*What you should do:* Reproduce every line of text in the listing below word for word, in the same order. Leave out the pictures.

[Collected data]
--- START ---

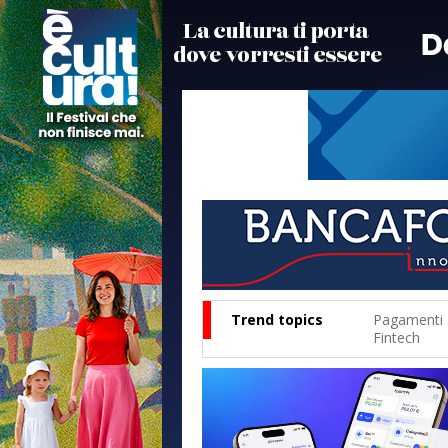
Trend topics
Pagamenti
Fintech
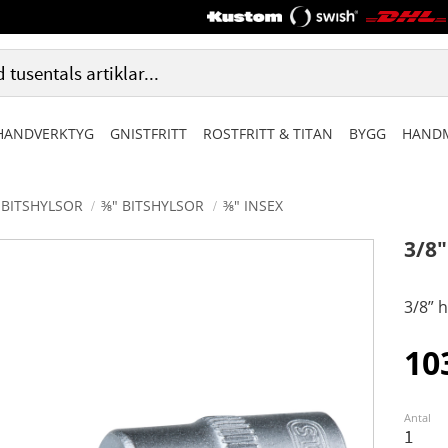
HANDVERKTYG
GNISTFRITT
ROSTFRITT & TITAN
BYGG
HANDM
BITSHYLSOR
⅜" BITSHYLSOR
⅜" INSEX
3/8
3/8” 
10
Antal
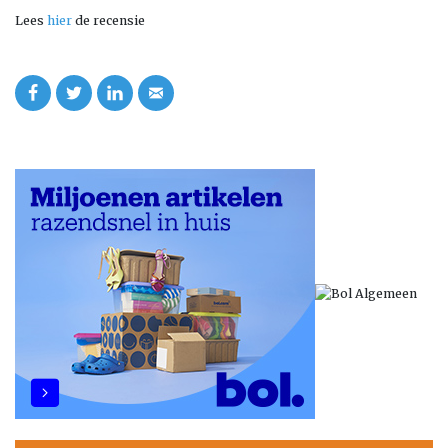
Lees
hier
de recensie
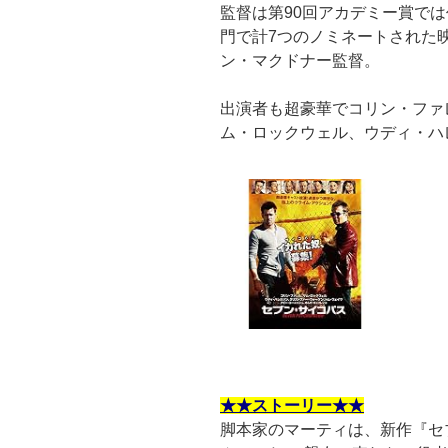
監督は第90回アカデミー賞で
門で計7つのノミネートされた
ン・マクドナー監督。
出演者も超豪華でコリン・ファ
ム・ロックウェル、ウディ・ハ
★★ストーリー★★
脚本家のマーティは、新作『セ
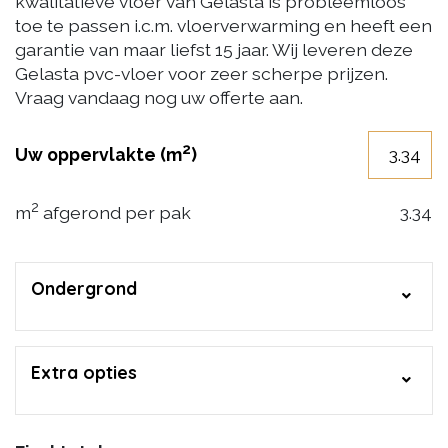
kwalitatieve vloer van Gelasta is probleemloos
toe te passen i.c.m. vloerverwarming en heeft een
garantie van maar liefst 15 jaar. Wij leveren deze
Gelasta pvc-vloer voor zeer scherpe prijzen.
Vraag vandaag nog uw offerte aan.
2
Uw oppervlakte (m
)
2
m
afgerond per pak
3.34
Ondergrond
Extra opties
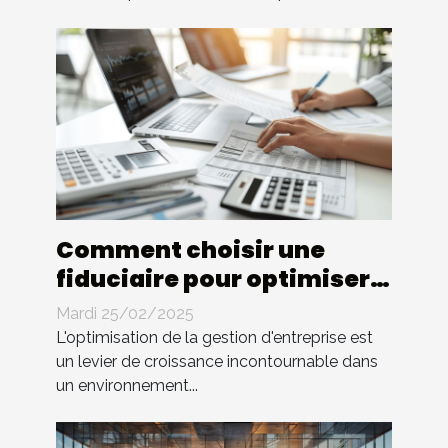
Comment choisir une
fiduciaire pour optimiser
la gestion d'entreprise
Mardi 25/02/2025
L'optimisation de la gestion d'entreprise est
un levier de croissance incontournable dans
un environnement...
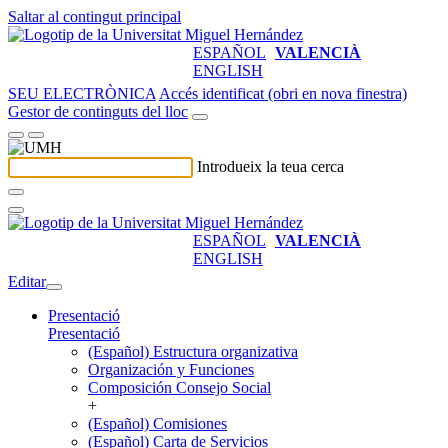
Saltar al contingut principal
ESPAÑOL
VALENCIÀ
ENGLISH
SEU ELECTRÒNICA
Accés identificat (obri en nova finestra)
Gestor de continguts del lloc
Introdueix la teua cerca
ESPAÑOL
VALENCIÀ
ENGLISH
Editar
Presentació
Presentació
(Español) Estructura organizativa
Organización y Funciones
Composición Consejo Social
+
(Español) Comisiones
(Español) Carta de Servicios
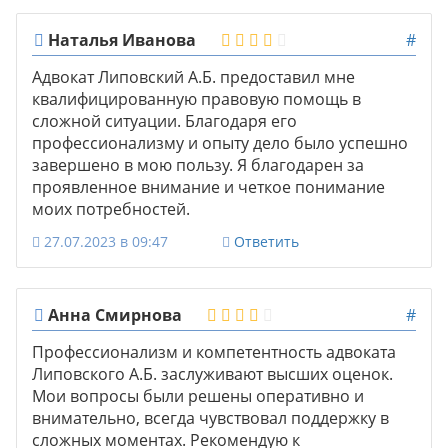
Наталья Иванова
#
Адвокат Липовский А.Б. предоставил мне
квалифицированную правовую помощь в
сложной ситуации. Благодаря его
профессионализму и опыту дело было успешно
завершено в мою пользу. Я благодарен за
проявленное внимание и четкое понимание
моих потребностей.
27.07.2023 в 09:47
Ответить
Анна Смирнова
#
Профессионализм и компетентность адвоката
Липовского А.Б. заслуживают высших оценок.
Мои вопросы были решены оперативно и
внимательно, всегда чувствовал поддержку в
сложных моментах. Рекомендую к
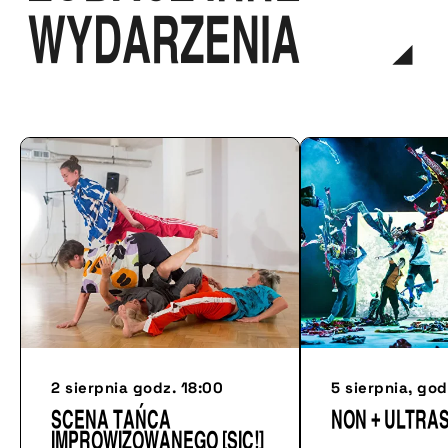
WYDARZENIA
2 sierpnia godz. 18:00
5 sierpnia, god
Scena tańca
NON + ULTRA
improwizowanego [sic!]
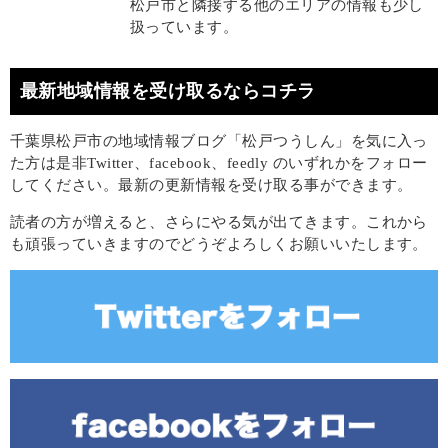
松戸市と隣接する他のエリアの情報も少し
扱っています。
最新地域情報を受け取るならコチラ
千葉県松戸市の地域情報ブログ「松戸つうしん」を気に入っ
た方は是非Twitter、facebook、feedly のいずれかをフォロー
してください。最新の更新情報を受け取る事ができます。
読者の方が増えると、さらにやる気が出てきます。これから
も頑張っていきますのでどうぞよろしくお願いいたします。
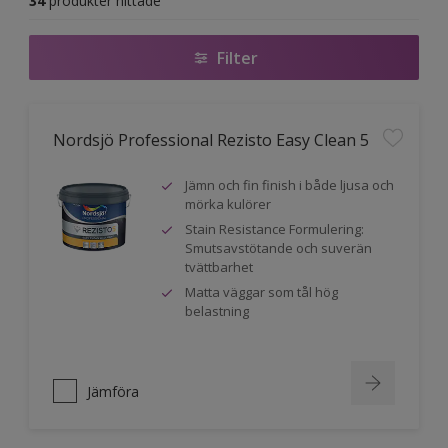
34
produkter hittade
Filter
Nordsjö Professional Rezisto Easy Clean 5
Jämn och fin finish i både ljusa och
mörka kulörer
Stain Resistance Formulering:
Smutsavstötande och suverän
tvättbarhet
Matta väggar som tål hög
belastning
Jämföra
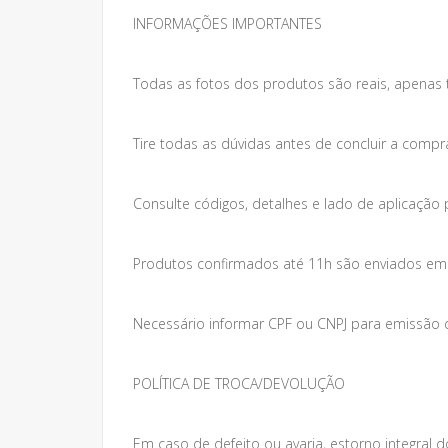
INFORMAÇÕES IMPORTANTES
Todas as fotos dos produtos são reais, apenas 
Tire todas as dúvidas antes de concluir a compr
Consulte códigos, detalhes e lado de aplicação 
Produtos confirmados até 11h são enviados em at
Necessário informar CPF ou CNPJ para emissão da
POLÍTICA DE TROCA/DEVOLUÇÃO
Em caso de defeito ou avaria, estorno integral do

--- END ---

*Response area:*
Trend topics
Pagamenti
Fintech
HANDVERKTYG
GNISTFRITT
ROSTFRITT & TITAN
BYGG
HANDM
BITSHYLSOR
⅜" BITSHYLSOR
⅜" INSEX
3/8
3/8” 
10
Antal
Lees
hier
de recensie
監督は第90回アカデミー賞で
門で計7つのノミネートされた
ン・マクドナー監督。
出演者も超豪華でコリン・ファ
ム・ロックウェル、ウディ・ハ
★★ストーリー★★
脚本家のマーティは、新作『セ
kwalitatieve vloer van Gelasta is probleemloos
toe te passen i.c.m. vloerverwarming en heeft een
garantie van maar liefst 15 jaar. Wij leveren deze
Gelasta pvc-vloer voor zeer scherpe prijzen.
Vraag vandaag nog uw offerte aan.
2
Uw oppervlakte (m
)
2
m
afgerond per pak
3.34
Ondergrond
Extra opties
Comment choisir une
fiduciaire pour optimiser
la gestion d'entreprise
Mardi 25/02/2025
L'optimisation de la gestion d'entreprise est
un levier de croissance incontournable dans
un environnement...
Saltar al contingut principal
ESPAÑOL
VALENCIÀ
ENGLISH
SEU ELECTRÒNICA
Accés identificat (obri en nova finestra)
Gestor de continguts del lloc
Introdueix la teua cerca
ESPAÑOL
VALENCIÀ
ENGLISH
Editar
Presentació
Presentació
(Español) Estructura organizativa
Organización y Funciones
Composición Consejo Social
+
(Español) Comisiones
(Español) Carta de Servicios
Наталья Иванова
#
Адвокат Липовский А.Б. предоставил мне
квалифицированную правовую помощь в
сложной ситуации. Благодаря его
профессионализму и опыту дело было успешно
завершено в мою пользу. Я благодарен за
проявленное внимание и четкое понимание
моих потребностей.
27.07.2023 в 09:47
Ответить
Анна Смирнова
#
Профессионализм и компетентность адвоката
Липовского А.Б. заслуживают высших оценок.
Мои вопросы были решены оперативно и
внимательно, всегда чувствовал поддержку в
сложных моментах. Рекомендую к
WYDARZENIA
2 sierpnia godz. 18:00
5 sierpnia, god
Scena tańca
NON + ULTRA
improwizowanego [sic!]
松戸市と隣接する他のエリアの情報も少し
扱っています。
最新地域情報を受け取るならコチラ
千葉県松戸市の地域情報ブログ「松戸つうしん」を気に入っ
た方は是非Twitter、facebook、feedly のいずれかをフォロー
してください。最新の更新情報を受け取る事ができます。
読者の方が増えると、さらにやる気が出てきます。これから
も頑張っていきますのでどうぞよろしくお願いいたします。
34
produkter hittade
Filter
Nordsjö Professional Rezisto Easy Clean 5
Jämn och fin finish i både ljusa och
mörka kulörer
Stain Resistance Formulering:
Smutsavstötande och suverän
tvättbarhet
Matta väggar som tål hög
belastning
Jämföra
INFORMAÇÕES IMPORTANTES
Todas as fotos dos produtos são reais, apenas 
Tire todas as dúvidas antes de concluir a compr
Consulte códigos, detalhes e lado de aplicação 
Produtos confirmados até 11h são enviados em at
Necessário informar CPF ou CNPJ para emissão da
POLÍTICA DE TROCA/DEVOLUÇÃO
Em caso de defeito ou avaria, estorno integral do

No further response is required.